The reason why we're interested is to be better able to dig deeper to be better able to identify economically-distressed states within the U.S. Speaking of which, we're presenting the charts we developed for the state of California, which by all accounts, hasn't doing very well in recent years.
Here, we're showing the period from 1992 through 2010, which corresponds to the most recently available data posted by the BEA for the state level data - the data for 2011 won't be available until 1 June 2012.

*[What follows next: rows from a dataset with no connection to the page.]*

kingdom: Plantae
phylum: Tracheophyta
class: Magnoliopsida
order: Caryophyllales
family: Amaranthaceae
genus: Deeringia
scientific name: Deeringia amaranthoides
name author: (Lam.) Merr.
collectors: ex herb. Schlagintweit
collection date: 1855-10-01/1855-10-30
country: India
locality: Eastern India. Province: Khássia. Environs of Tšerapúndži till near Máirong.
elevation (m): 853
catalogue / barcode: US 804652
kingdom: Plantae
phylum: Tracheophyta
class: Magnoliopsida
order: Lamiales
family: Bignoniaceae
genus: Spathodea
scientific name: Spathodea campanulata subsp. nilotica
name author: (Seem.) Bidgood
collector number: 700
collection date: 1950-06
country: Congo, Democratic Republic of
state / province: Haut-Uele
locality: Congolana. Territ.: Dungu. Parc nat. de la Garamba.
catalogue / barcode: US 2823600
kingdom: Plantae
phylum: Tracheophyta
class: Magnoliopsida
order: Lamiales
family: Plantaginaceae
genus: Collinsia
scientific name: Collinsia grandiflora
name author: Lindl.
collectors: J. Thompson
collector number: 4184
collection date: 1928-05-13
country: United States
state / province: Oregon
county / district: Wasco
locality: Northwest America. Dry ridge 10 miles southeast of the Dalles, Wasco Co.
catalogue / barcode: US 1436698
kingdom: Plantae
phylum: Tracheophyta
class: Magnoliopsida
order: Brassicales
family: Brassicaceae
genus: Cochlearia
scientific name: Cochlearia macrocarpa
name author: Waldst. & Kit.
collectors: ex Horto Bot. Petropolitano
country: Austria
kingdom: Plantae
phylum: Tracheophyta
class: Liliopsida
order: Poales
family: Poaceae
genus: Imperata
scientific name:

First up - here's an area chart showing how much of the U.S. economy has been represented by California in for every quarter from 1992 through 2010:
During this period, California's economy has ranged from being 12 to 13.5% of the U.S. economy. Next, we estimated the annualized nominal growth rates recorded in each quarter from 1992-Q1 through 2010-Q4 for California and for all other states in the U.S.:
Then we got real! Or rather, we adjusted each quarter's growth rate for both California and the rest of the United States by their respective rates of inflation (for California, we used the average rate of inflation recorded for the Los Angeles and San Francisco metropolitan areas during this time). We've also emphasized a number of economic periods of interest on the chart:
Finally, we calculated the net difference between California and the rest of the U.S.' real growth rates to help identify when California's economy either grew more strongly, or less strongly, than the rest of the nation:
In this final chart, we see that except for a very brief period of time in which its economic growth was falling, but not as fast as in the rest of the U.S., California's economy has been somewhat of a drag on the U.S. economy since the third and really the fourth quarter of 2006 through at least the end of 2010.
We'll close by observing that fixing whatever might be wrong with California's economy will go a long way to improving the economic health of the entire United States.